▶ Text provided
□ □ □ □ □ □ □

From patchwork Wed Aug 23 13:13:43 2023
Content-Type: text/plain; charset="utf-8"
MIME-Version: 1.0
Content-Transfer-Encoding: 7bit
X-Patchwork-Submitter: Alexandru Elisei <alexandru.elisei@arm.com>
X-Patchwork-Id: 13362329
Return-Path: <linux-trace-kernel-owner@vger.kernel.org>
X-Spam-Checker-Version: SpamAssassin 3.4.0 (2014-02-07) on
	aws-us-west-2-korg-lkml-1.web.codeaurora.org
Received: from vger.kernel.org (vger.kernel.org [23.128.96.18])
	by smtp.lore.kernel.org (Postfix) with ESMTP id 49D7DEE49B5
	for <linux-trace-kernel@archiver.kernel.org>;
 Wed, 23 Aug 2023 13:18:06 +0000 (UTC)
Received: (majordomo@vger.kernel.org) by vger.kernel.org via listexpand
        id S235744AbjHWNSG (ORCPT
        <rfc822;linux-trace-kernel@archiver.kernel.org>);
        Wed, 23 Aug 2023 09:18:06 -0400
Received: from lindbergh.monkeyblade.net ([23.128.96.19]:41344 "EHLO
        lindbergh.monkeyblade.net" rhost-flags-OK-OK-OK-OK) by vger.kernel.org
        with ESMTP id S235757AbjHWNSE (ORCPT
        <rfc822;linux-trace-kernel@vger.kernel.org>);
        Wed, 23 Aug 2023 09:18:04 -0400
Received: from foss.arm.com (foss.arm.com [217.140.110.172])

□ □ □ □ □ □ □

▶ What is needed
Decide whether each statement below agrees with the email headers, and answer yes or no, quoting the words from the headers that settle it.
1. The patch was submitted by Alexandru Elisei.
2. The content transfer encoding is 8bit.
3. The spam checker is SpamAssassin version 3.4.0.

□ □ □ □ □ □ □

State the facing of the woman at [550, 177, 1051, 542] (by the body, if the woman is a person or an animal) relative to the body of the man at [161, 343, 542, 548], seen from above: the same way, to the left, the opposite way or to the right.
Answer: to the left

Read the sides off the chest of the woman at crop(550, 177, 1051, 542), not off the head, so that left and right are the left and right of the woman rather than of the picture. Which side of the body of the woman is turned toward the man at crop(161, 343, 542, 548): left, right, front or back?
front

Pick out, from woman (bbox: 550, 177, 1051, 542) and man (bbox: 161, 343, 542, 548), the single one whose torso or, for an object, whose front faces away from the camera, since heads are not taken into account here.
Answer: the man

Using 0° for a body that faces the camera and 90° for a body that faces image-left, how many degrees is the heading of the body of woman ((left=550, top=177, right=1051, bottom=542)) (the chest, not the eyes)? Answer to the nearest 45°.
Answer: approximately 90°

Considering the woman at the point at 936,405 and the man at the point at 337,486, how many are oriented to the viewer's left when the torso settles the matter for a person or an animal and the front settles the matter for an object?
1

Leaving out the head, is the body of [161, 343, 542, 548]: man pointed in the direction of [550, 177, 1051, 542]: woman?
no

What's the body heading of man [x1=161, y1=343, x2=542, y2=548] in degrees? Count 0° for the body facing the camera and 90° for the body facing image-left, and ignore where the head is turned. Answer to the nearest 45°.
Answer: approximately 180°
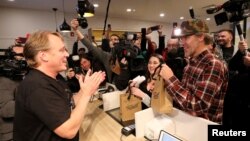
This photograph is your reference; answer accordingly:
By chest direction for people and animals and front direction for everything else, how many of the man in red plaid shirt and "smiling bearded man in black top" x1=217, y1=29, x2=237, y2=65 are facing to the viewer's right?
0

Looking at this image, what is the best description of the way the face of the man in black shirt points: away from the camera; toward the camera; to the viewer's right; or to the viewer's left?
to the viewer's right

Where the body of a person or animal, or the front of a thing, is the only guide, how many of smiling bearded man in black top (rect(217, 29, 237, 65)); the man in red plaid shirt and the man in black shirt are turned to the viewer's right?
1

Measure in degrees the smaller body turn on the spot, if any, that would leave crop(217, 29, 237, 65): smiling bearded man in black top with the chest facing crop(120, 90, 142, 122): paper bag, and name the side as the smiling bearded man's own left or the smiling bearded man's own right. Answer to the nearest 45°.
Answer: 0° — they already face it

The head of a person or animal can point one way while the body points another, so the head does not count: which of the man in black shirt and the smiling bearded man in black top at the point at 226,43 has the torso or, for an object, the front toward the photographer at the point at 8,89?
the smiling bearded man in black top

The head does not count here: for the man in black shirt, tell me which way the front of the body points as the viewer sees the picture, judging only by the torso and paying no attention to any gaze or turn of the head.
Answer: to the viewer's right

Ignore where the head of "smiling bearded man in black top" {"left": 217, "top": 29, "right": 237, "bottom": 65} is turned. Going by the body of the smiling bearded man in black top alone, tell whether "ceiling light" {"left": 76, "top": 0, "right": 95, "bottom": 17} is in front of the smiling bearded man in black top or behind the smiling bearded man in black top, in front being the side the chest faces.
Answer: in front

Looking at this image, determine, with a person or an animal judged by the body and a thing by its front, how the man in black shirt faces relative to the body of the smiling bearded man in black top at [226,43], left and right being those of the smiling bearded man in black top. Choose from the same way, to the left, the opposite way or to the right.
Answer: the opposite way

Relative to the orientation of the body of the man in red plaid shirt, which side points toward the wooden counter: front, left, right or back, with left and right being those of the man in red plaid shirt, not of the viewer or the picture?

□ □ □ □ □ □ □

▶ Problem solution
1. Yes: "X-Patchwork-Submitter: Alexandru Elisei <alexandru.elisei@arm.com>"
2. No: "Content-Transfer-Encoding: 7bit"
3. Yes: "X-Spam-Checker-Version: SpamAssassin 3.4.0 (2014-02-07)"